The second choice is obviously the easier and the one more commonly picked. Parents avoid talking about it with their children - perhaps, not until the time a daughter comes home pregnant, or a son brings home his girlfriend heavy with a child.
It is understandable that bringing out this delicate matter in family rooms leads to uncomfortable and awkward situations. However it all depends on the treatment of the subject and the objectivity by which it is presented in order to erase the ‘taboo’ factor that often alienates it from free discussion. Once the family members are more at ease in sharing views about it, the benefits come in great measures.

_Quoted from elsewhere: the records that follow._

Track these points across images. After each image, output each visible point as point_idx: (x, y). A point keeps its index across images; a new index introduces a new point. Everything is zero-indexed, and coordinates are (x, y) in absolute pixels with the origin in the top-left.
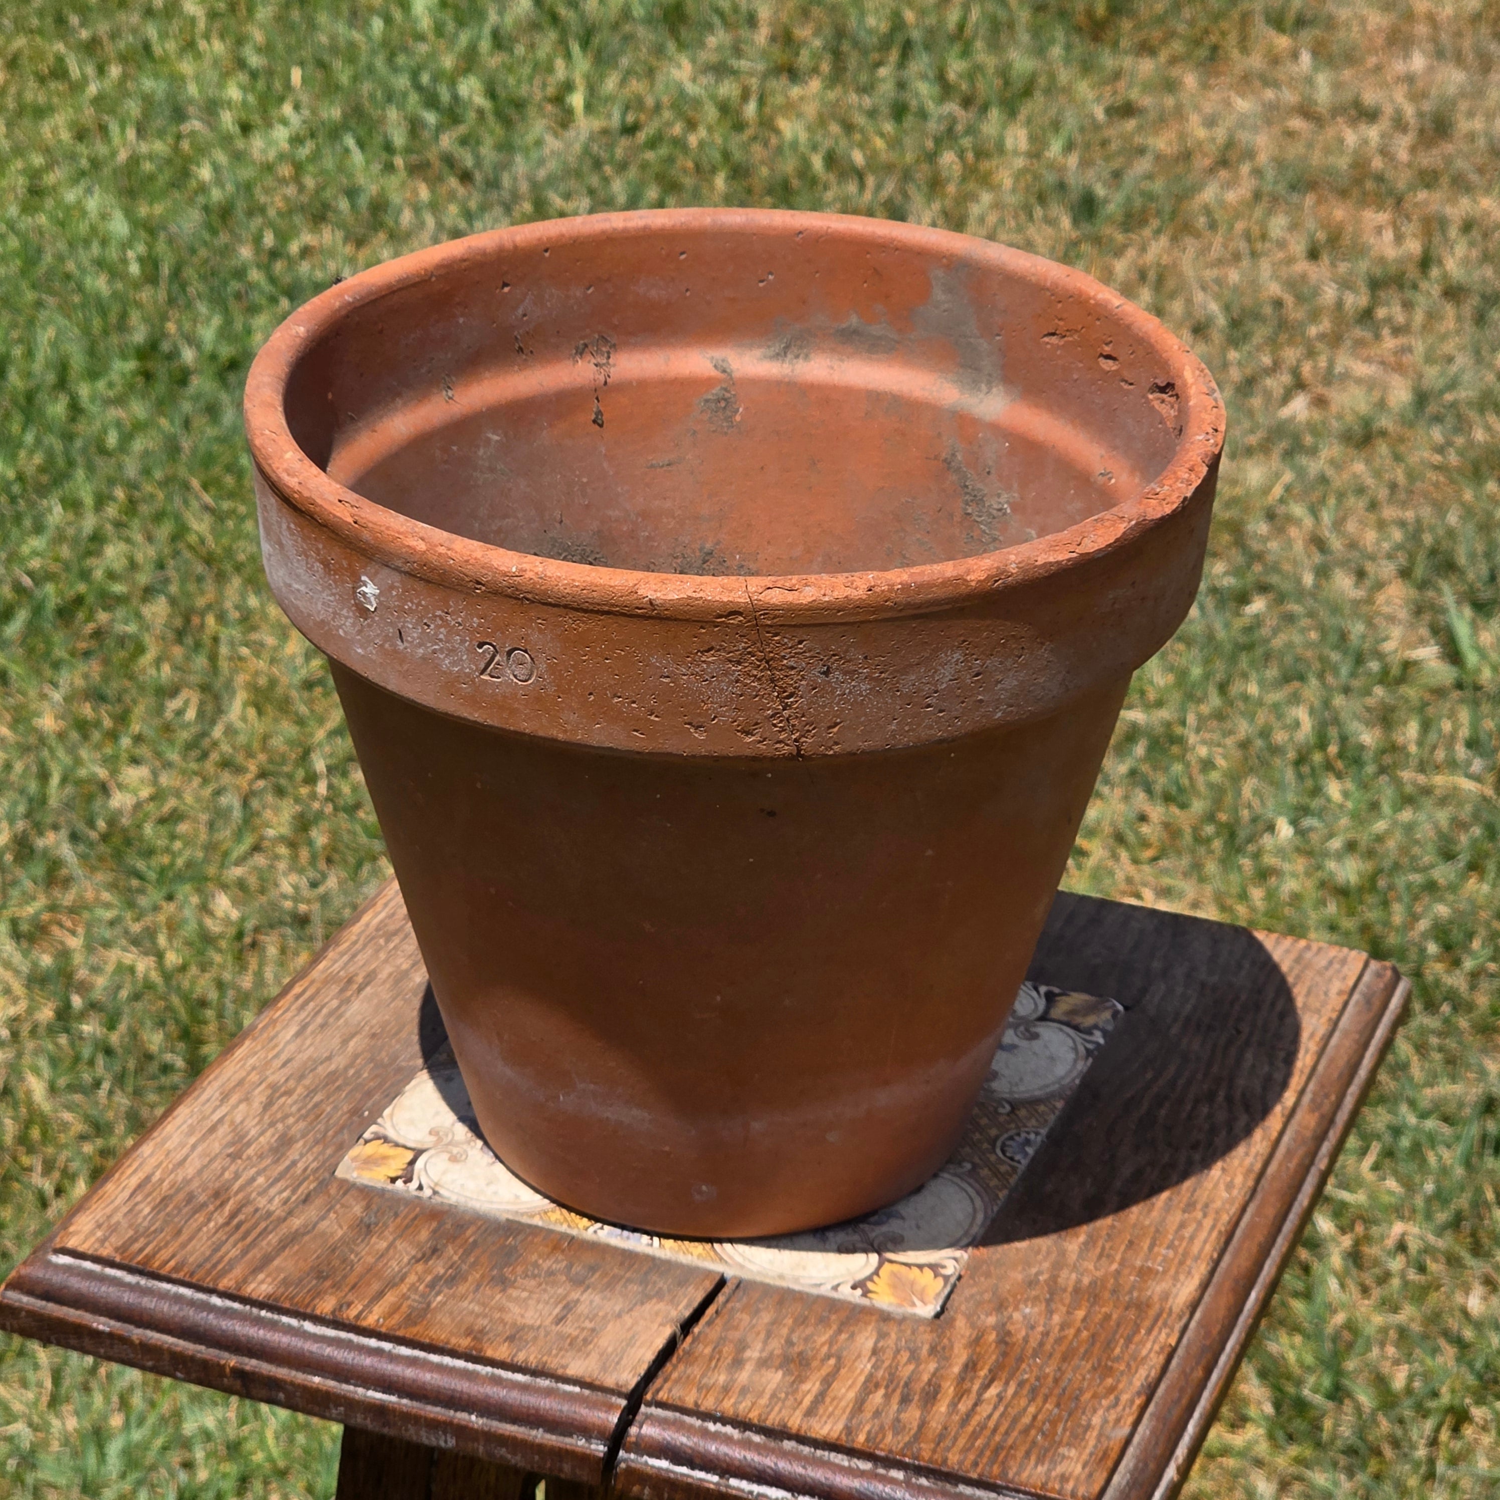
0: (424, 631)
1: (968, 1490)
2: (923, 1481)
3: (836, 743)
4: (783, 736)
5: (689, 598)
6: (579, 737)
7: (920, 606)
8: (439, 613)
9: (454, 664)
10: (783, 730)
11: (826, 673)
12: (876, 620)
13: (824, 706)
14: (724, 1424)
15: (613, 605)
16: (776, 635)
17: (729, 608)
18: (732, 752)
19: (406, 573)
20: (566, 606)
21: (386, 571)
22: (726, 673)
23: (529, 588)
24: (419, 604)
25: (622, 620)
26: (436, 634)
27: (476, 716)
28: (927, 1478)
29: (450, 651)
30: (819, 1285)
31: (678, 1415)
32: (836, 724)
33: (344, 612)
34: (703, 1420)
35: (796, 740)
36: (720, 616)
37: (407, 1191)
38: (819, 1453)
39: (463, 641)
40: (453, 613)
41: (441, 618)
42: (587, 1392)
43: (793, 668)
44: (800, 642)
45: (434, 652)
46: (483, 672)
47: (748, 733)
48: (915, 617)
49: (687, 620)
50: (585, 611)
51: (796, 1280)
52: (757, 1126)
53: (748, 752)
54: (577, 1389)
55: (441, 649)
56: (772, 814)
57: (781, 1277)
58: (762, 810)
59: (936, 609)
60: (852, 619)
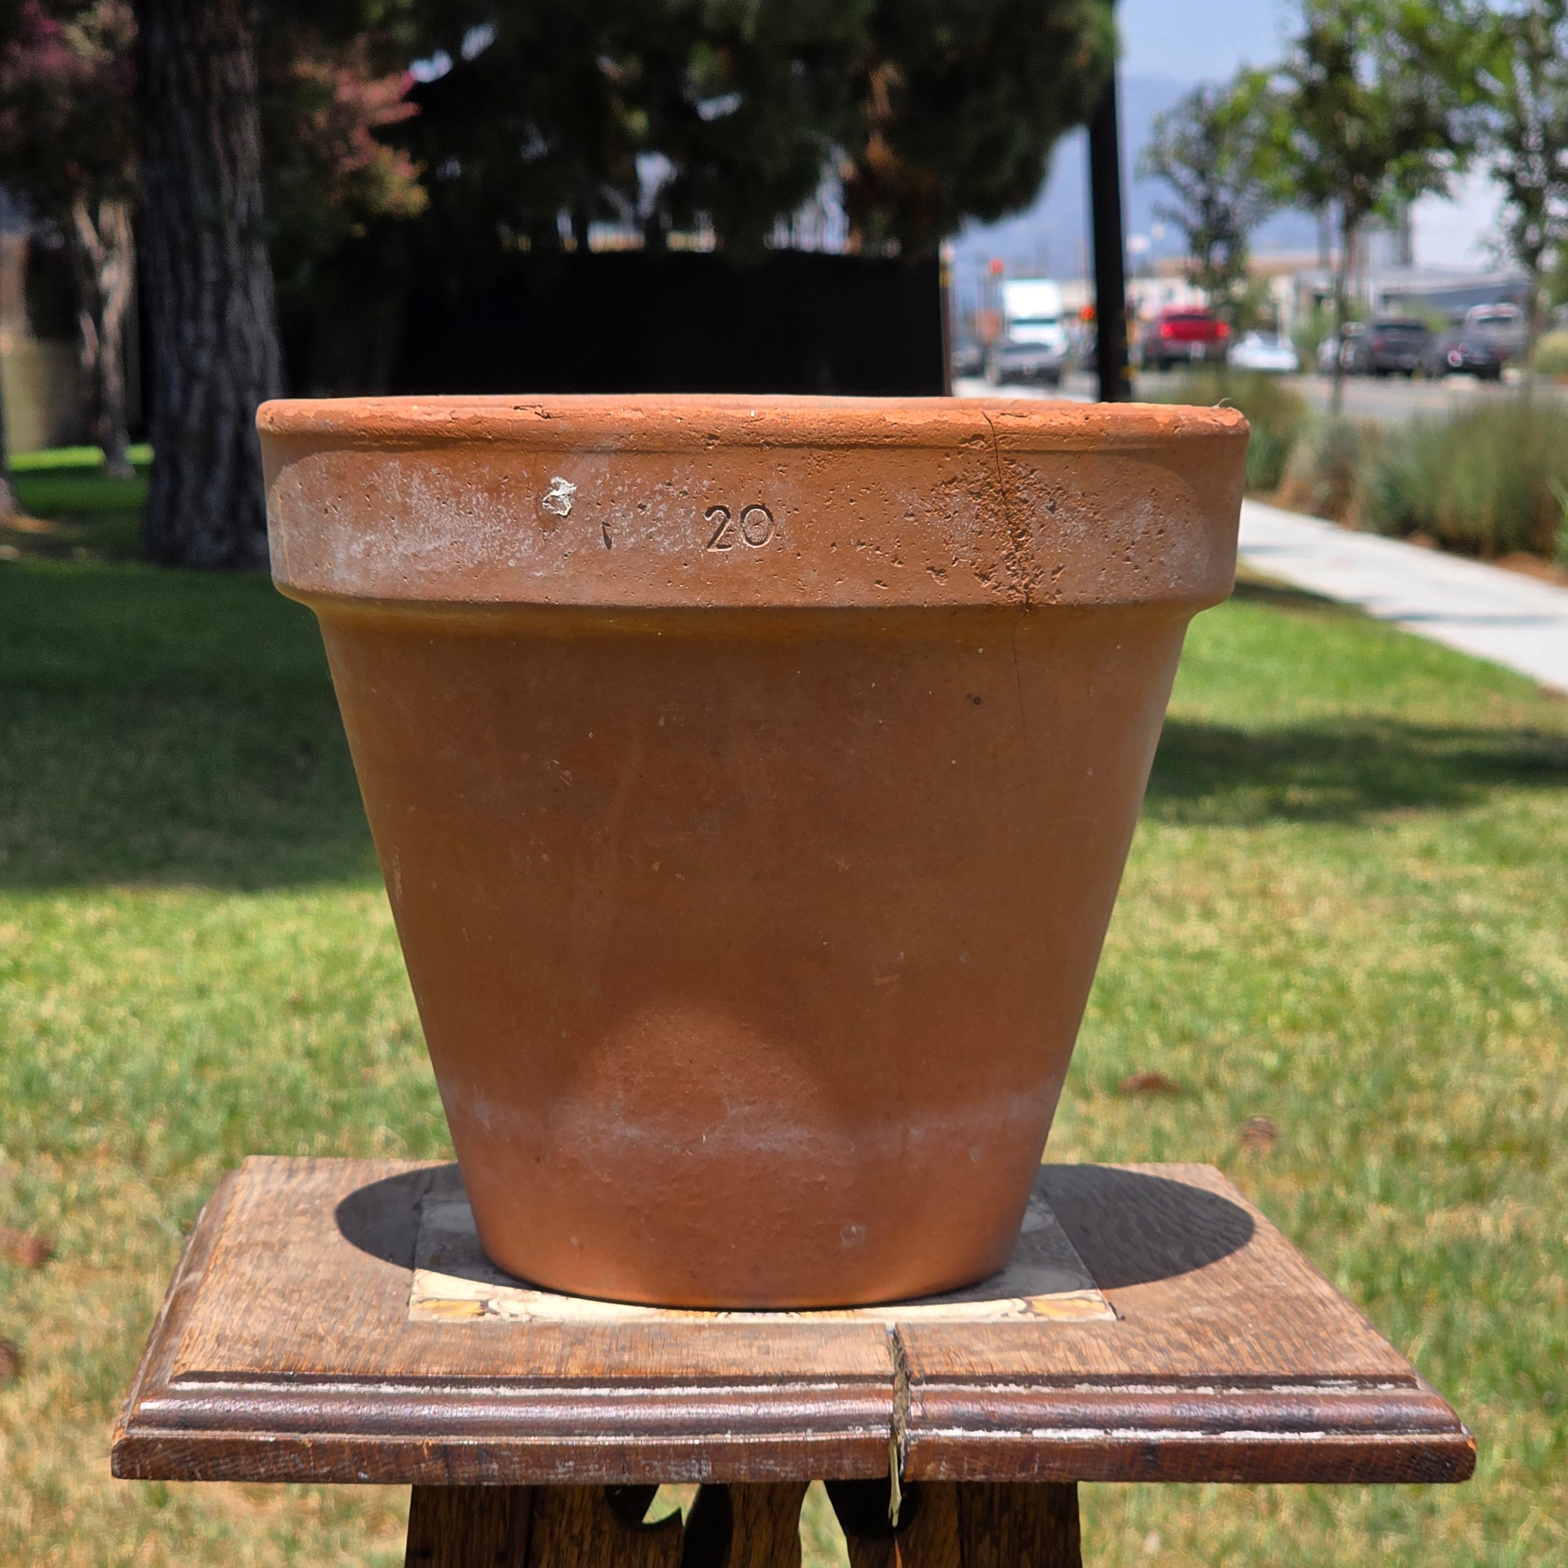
0: (637, 515)
1: (1285, 1390)
2: (1234, 1391)
3: (1059, 592)
4: (1015, 581)
5: (936, 421)
6: (819, 599)
7: (1124, 441)
8: (657, 488)
9: (674, 543)
10: (1015, 574)
11: (1052, 509)
12: (1094, 452)
13: (1049, 547)
14: (1006, 1384)
15: (861, 436)
16: (1012, 462)
17: (973, 431)
18: (970, 600)
19: (615, 452)
20: (811, 445)
21: (589, 458)
22: (967, 507)
23: (771, 430)
24: (634, 483)
25: (869, 453)
26: (653, 513)
27: (699, 599)
28: (1238, 1388)
29: (670, 529)
30: (988, 1316)
31: (953, 1386)
32: (1059, 569)
33: (520, 536)
34: (982, 1386)
35: (1026, 586)
36: (964, 441)
37: (502, 1320)
38: (1116, 1389)
39: (688, 513)
40: (678, 482)
41: (661, 492)
42: (846, 1386)
43: (1025, 501)
44: (1032, 472)
45: (650, 536)
46: (710, 544)
47: (985, 577)
48: (1122, 453)
49: (932, 447)
50: (830, 447)
51: (962, 1317)
52: (916, 1133)
53: (984, 601)
54: (834, 1386)
55: (659, 532)
56: (977, 701)
57: (943, 1317)
58: (969, 696)
59: (1136, 446)
60: (1074, 447)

But before parents can bring sex education to the family forum, it is very important that they first establish good relations with their children during their childhood. You cannot just pull your youngsters in one corner and start lecturing if there is no real bond between you and them. It would be difficult to make them listen to and accept your word if you don’t have strong connection with them. And instead of leaving a positive mark, your kids may even have hidden resentment because they may take your move as a sort of ‘intrusion’ to their private selves.
Sex education in the family does not really need to be a ’sit in’ lecture. It can be introduced candidly and casually - depending on the situation and condition at hand. For instance, while watching TV together in the living room, parents can subtly comment on sex content of certain commercials or shows. And there are a lot on TV! Advertisements on condoms, sexual rejuvenation from vitamins, government campaigns on family planning and sexual health… not to mention sexual connotations in many product ads - most of which are liberally shown during prime time slots, the usual viewing time for children. Much as we want to protect our children from these media elements, there is no hundred percent assurance that we can veer them away from these all the time. We can control the situation at home, but once they step out of the door, we can barely, if at all, manage the stimuli that may therein surround them.
It is not an easy task to educate one’s own child about sex. Notably, schools have now integrated sex education in health and values education subjects. And although the schools sometimes tend to be too academic, still, it is worthy to note that they help open the door to this area.